The sight of models standing about in bra and pants is, in theory, an appealing one for a heterosexual man aged 41 who's never seen models standing about in bra and pants before. In olden-ish times, gazing at pictures in catalogues of models standing about in bra and pants was a formative experience for young boys – although my own sexual awakening consisted of gazing at pictures of distributor caps in a Halfords catalogue. But this Parisian experience was strange and unsettling. I didn't know whether to look or not to look. Somehow I managed to do neither.
Other men weren't so troubled.

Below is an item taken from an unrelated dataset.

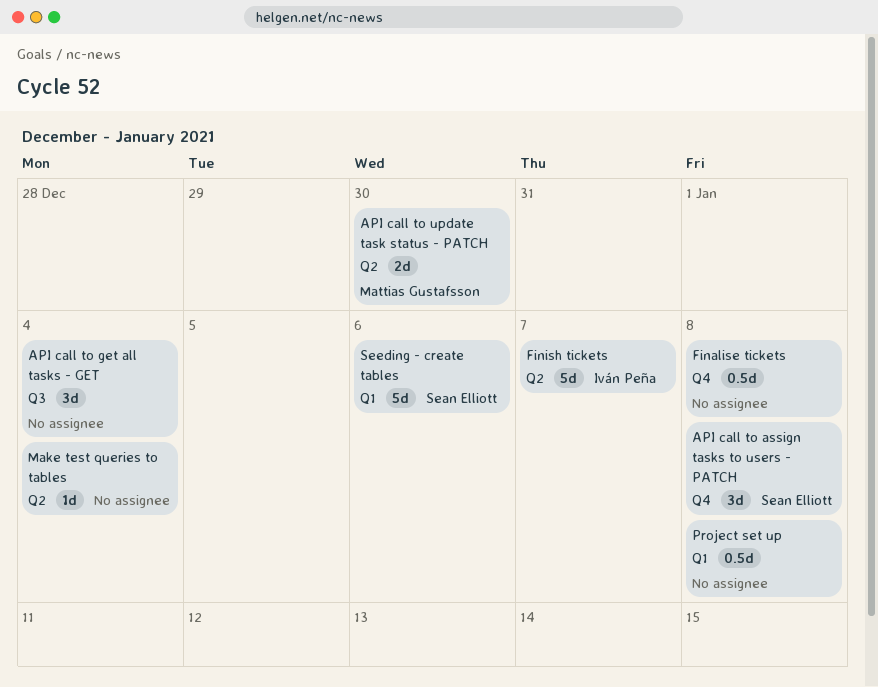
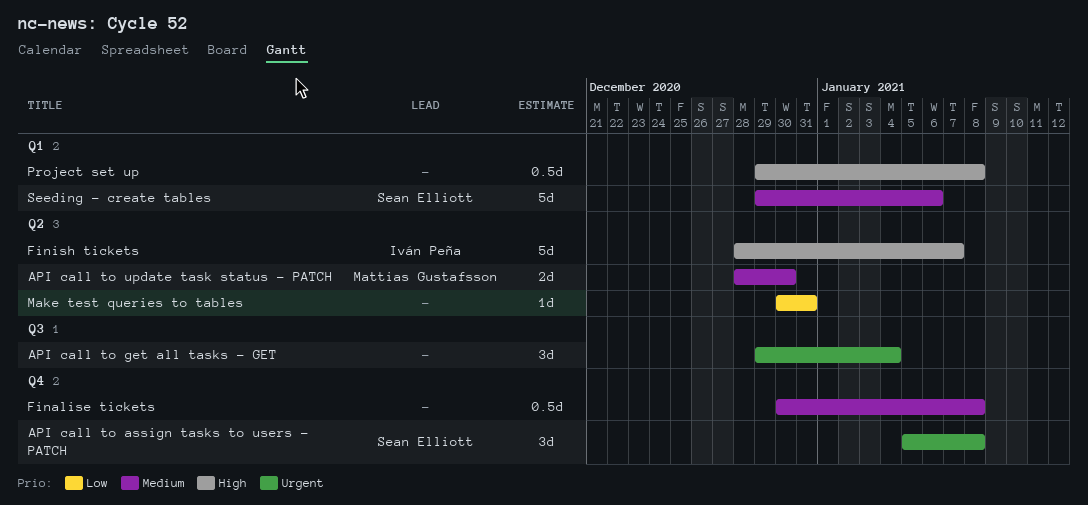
Make test queries to tables, due: Jan 4 -> Dec 31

A chirpy bloke turned to me with a big grin on his face and said, "Phwoaaargh, eh?" I laughed nervously. "I bet your glasses are steaming up now, eh?" he added, conspiratorially. I should have bet him £1,000, because they weren't, but I took them off and cleaned them anyway, partly to dutifully complete the joke, partly to avoid eye contact with models standing about in bra and pants. I mean, what do you say do a model standing about in bra and pants? "Good evening, madam, I like your bra"?
The show started. I stood at the side of the stage to watch my girlfriend, whose role it was to stand (fully clothed) on a platform and provide the music to which the models sashayed back and forth, in that curious way they do, like gazelles with a slight knee injury. As I took some souvenir pictures of this bizarre moment, I suddenly became aware of how I must look. A short-sighted man, with thick glasses, in a grubby macintosh and battered hat, taking photographs of women in their bra and pants. To avoid Paris Fashion Week turning into an episode of The Benny Hill Show, I sighed and put the camera away.